George Zallie has established a foundation, with its own Internet site, in an effort to help post-abortion women like his daughter, Stacy. She committed suicide in October 2002, nearly a year after an abortion at the age of 20, according to the Courier-Post, a Cherry Hill, N.J., newspaper.
Stacy hid the abortion from her family and took her life only days before she was to be a bridesmaid in her brother’s wedding, the newspaper reported. Her father is certain her emotional state as a result of the abortion led to her suicide.
“It was the most serious issue in that brief life of hers,” Zallie, 53, told the Courier-Post. “I know, in my heart, it took a toll on her emotionally and mentally, that she couldn’t recover from it. And it just breaks my heart that she didn’t open up."
Zallie acknowledged he did not have strong feelings on abortion.
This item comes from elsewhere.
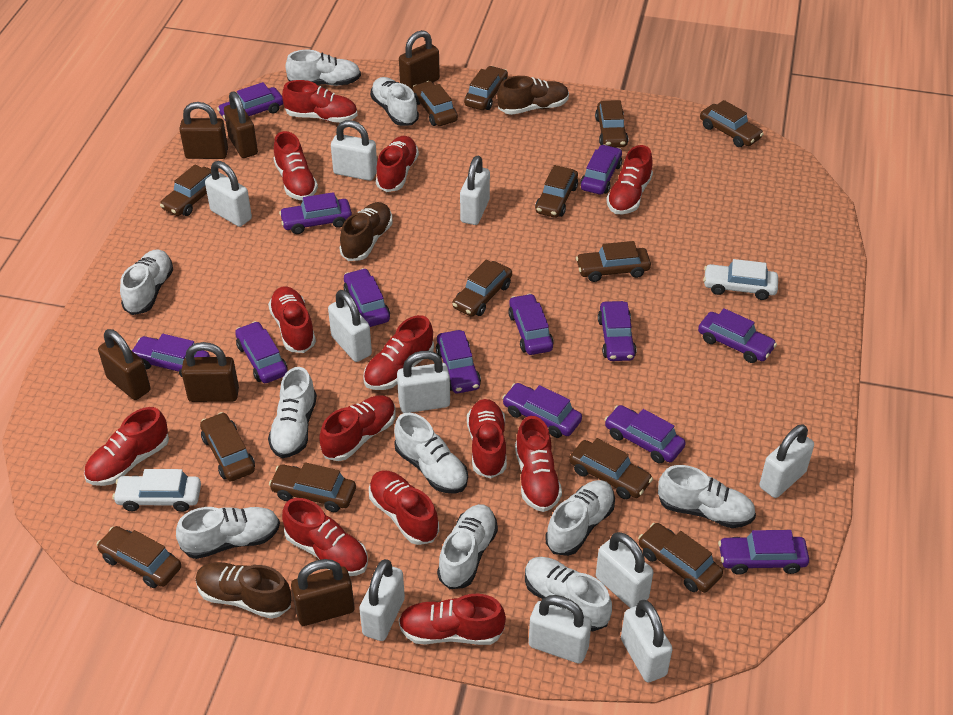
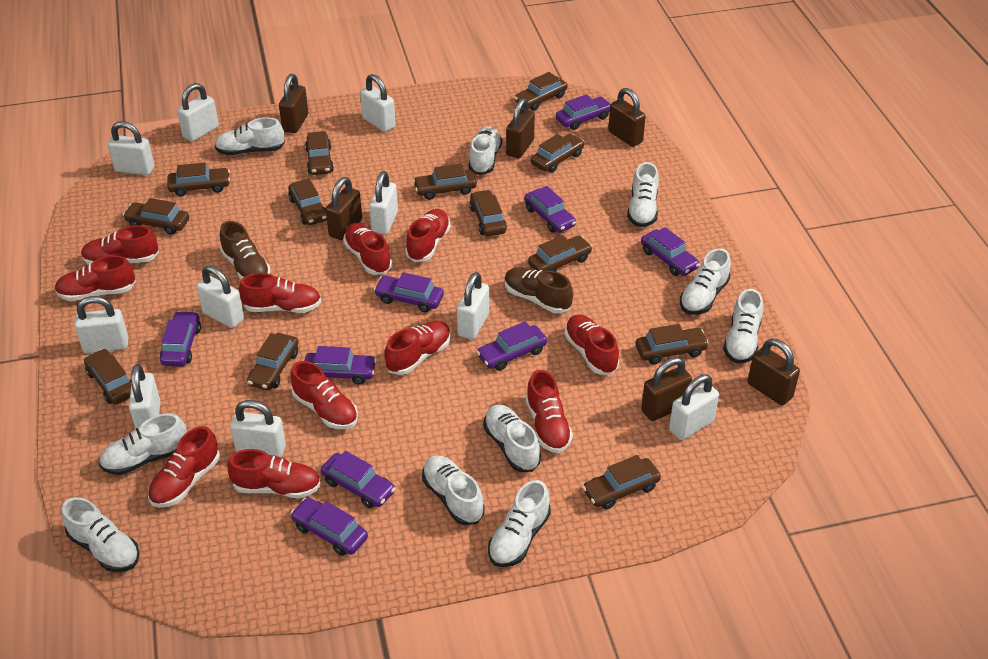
brown shoe: 3 -> 2
purple car: 13 -> 9
red shoe: 13 -> 11
white car: 2 -> 0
When he attended a retreat for post-abortive women, Zallie decided he needed to do something to help others face what his daughter did.
“I heard guilt, remorse, loss,” he said of the retreat, where he was the only man with 22 women, according to the newspaper. “Their frankness was really astounding to me. It was helpful to me in understanding just what Stacy was going through.... It became important to me to get the message out."
The foundation and website Zallie established do not take a position on abortion. The website provides information on organizations that provide help with “no judgment, no political agenda.” While the website says pro-lifers and pro-choices are “equally blind to the ways” they fail to provide understanding and compassion, it recommends national, faith-based organizations such as Rachel’s Vineyard and Heartbeat International.